> _QUOTED PASSAGE_:
On 2009/06/09, at 19:33, Tobias Olausson wrote:

> You can not convert an IO Int to Int, or at least, you shouldn't.
> However, you can do as follows:
>
> test :: IO ()
> test = do
>    int <- randomRIO -- or whatever it is called
>    print $ useInt int
>
> useInt :: Int -> Int
> useInt x = x+10

Or, you can lift pure function into IO. the below test' function  
almost same as above test function. (But I used randomIO instead of  
randomRIO because it seemed to be a typo :-)

     test' = print =<< fmap useInt randomIO

I think it is more handy than using do notation, when you want to do  
something simple with monads. And converting IO Int to IO anything is  
much easier and safer than converting IO Int to Int.

     ghci> :m +System.Random Data.Char
     ghci> :t fmap (+1) randomIO
     fmap (+1) randomIO :: (Num a, Random a) => IO a
     ghci> :t fmap show randomIO
     fmap show randomIO :: IO String
     ghci> :t fmap chr randomIO
     fmap Data.Char.chr randomIO :: IO Char
     ghci> :t fmap (+) randomIO
     fmap (+) randomIO :: (Num a, Random a) => IO (a -> a)

> _SHORT EXERCISE_: In the Haskell reply, what does the writer say is much easier and safer than converting IO Int to Int?

> _LISTED ENTRIES_:
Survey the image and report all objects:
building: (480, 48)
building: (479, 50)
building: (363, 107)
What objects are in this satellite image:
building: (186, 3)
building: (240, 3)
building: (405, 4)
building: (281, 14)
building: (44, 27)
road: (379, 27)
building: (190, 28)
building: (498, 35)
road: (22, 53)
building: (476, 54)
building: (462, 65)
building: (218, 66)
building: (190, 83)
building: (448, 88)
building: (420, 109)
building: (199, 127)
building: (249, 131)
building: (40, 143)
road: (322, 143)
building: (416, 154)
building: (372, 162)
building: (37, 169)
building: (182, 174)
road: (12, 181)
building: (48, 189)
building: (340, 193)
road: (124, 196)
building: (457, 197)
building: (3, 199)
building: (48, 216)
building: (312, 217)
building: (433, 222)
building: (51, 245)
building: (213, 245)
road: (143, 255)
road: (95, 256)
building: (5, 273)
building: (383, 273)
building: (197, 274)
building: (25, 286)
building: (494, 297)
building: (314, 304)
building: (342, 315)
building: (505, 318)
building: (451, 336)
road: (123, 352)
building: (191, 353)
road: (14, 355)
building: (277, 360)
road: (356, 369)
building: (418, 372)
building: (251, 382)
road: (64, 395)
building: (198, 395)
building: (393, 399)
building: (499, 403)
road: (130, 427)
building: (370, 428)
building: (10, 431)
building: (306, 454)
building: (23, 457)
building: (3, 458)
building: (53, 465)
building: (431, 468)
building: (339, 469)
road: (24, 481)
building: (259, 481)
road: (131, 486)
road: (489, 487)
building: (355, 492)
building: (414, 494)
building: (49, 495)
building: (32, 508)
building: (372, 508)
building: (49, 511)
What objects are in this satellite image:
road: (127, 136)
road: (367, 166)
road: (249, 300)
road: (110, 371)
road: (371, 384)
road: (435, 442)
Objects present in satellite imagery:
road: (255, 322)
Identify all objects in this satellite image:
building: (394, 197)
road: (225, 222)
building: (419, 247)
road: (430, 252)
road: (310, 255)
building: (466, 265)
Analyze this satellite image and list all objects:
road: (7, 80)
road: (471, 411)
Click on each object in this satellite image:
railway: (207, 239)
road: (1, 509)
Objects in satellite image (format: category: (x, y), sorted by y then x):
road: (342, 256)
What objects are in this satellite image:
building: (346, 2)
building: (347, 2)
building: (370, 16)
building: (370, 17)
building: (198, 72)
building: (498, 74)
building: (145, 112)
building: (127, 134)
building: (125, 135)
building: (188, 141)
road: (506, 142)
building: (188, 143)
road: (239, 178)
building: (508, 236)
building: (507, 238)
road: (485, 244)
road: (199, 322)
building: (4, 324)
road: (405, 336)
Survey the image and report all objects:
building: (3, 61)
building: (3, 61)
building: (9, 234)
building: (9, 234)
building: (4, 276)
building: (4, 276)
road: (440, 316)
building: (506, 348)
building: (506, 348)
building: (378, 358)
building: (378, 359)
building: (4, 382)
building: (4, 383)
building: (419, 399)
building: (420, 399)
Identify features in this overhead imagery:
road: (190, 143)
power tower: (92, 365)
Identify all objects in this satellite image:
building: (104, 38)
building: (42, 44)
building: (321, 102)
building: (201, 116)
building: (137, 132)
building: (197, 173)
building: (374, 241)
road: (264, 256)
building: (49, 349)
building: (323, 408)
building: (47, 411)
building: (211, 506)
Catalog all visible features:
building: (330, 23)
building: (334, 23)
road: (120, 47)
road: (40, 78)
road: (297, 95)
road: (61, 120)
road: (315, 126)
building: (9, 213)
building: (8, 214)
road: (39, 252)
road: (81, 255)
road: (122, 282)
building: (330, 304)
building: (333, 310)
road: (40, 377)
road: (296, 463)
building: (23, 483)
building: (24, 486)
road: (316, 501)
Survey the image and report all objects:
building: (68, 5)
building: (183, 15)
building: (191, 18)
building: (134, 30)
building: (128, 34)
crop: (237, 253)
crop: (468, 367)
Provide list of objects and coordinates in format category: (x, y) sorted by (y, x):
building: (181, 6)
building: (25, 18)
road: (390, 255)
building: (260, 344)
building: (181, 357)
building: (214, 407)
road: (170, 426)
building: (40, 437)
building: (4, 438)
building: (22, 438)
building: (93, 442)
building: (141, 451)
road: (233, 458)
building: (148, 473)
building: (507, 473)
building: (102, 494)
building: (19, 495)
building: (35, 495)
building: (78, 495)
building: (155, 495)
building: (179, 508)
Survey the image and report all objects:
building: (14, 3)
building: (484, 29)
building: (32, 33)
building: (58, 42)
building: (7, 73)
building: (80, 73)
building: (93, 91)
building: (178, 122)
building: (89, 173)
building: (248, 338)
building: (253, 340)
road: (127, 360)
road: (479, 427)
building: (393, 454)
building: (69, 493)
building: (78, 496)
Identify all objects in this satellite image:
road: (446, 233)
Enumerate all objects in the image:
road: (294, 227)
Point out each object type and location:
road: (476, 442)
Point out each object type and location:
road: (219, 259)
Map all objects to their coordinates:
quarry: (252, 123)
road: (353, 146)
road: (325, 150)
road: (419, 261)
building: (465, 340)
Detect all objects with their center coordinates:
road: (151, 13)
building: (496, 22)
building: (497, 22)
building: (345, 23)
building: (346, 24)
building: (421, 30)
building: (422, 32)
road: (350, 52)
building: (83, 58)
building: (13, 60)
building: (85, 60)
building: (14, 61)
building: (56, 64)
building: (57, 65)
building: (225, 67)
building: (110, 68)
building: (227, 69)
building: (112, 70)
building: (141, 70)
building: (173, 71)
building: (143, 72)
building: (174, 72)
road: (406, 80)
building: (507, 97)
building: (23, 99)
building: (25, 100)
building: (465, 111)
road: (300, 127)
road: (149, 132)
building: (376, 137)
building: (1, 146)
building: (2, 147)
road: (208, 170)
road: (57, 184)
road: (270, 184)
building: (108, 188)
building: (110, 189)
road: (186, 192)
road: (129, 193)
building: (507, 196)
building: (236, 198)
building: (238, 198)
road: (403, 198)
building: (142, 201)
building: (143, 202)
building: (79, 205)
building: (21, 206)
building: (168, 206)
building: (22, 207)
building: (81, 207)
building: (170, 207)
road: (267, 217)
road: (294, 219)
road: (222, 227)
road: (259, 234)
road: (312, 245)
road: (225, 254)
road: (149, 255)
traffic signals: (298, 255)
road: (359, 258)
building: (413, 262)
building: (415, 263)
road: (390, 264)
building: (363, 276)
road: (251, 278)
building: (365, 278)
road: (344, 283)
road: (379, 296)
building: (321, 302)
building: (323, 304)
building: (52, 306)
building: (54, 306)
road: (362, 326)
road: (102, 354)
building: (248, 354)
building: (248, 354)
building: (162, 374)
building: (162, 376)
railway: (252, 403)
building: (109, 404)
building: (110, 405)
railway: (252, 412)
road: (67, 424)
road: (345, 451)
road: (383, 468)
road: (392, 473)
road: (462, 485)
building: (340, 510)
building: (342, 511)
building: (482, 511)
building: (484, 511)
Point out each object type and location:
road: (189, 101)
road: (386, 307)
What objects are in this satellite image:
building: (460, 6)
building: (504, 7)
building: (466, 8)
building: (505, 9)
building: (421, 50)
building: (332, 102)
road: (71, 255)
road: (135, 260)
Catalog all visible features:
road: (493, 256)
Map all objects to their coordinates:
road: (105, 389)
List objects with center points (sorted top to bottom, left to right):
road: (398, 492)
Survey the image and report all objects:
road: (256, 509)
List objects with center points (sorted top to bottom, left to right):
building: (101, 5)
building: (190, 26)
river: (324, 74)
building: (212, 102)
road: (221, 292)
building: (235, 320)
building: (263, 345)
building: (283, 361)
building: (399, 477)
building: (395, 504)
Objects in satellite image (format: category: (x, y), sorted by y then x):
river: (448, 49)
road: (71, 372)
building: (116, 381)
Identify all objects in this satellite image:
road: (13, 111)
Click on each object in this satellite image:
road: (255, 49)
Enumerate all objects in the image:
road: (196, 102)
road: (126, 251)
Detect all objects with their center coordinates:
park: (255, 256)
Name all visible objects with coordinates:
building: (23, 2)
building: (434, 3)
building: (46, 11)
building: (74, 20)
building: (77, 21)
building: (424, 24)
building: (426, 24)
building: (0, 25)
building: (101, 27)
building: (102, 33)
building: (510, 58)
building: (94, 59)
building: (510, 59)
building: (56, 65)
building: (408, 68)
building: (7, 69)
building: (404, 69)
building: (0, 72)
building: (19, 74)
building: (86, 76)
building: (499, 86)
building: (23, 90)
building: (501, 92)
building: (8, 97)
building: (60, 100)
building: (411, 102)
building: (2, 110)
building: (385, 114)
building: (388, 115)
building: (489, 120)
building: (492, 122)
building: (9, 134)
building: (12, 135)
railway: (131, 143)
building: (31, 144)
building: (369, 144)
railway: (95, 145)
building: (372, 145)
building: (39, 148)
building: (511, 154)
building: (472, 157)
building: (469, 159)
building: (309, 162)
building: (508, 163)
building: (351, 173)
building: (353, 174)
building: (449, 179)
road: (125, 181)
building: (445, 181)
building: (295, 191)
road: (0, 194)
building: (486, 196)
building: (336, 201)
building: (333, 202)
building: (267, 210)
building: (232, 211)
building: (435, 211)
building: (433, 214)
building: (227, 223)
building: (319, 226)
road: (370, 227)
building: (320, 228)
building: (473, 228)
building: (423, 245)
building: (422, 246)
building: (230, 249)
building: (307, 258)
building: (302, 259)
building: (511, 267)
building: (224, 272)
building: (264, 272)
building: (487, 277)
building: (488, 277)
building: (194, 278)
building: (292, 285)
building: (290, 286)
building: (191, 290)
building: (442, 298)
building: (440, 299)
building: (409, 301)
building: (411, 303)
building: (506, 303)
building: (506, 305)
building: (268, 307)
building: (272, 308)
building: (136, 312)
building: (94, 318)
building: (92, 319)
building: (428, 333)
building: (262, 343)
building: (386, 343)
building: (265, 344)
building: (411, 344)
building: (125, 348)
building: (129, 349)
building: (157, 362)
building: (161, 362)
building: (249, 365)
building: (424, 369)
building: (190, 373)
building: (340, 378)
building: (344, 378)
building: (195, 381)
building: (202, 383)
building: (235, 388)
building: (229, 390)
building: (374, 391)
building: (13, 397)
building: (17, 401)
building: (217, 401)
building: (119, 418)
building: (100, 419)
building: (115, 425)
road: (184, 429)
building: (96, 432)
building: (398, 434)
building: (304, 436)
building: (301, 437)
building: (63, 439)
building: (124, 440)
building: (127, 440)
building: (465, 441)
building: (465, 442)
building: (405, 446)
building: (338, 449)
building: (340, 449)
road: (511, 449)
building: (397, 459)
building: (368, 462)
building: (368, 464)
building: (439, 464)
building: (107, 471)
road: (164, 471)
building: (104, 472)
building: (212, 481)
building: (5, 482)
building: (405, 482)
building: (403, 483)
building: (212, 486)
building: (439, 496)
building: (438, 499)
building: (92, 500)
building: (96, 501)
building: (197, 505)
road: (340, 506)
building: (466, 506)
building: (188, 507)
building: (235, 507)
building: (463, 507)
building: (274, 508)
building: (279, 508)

> _WORKED SOLUTION_: Converting IO Int to IO anything.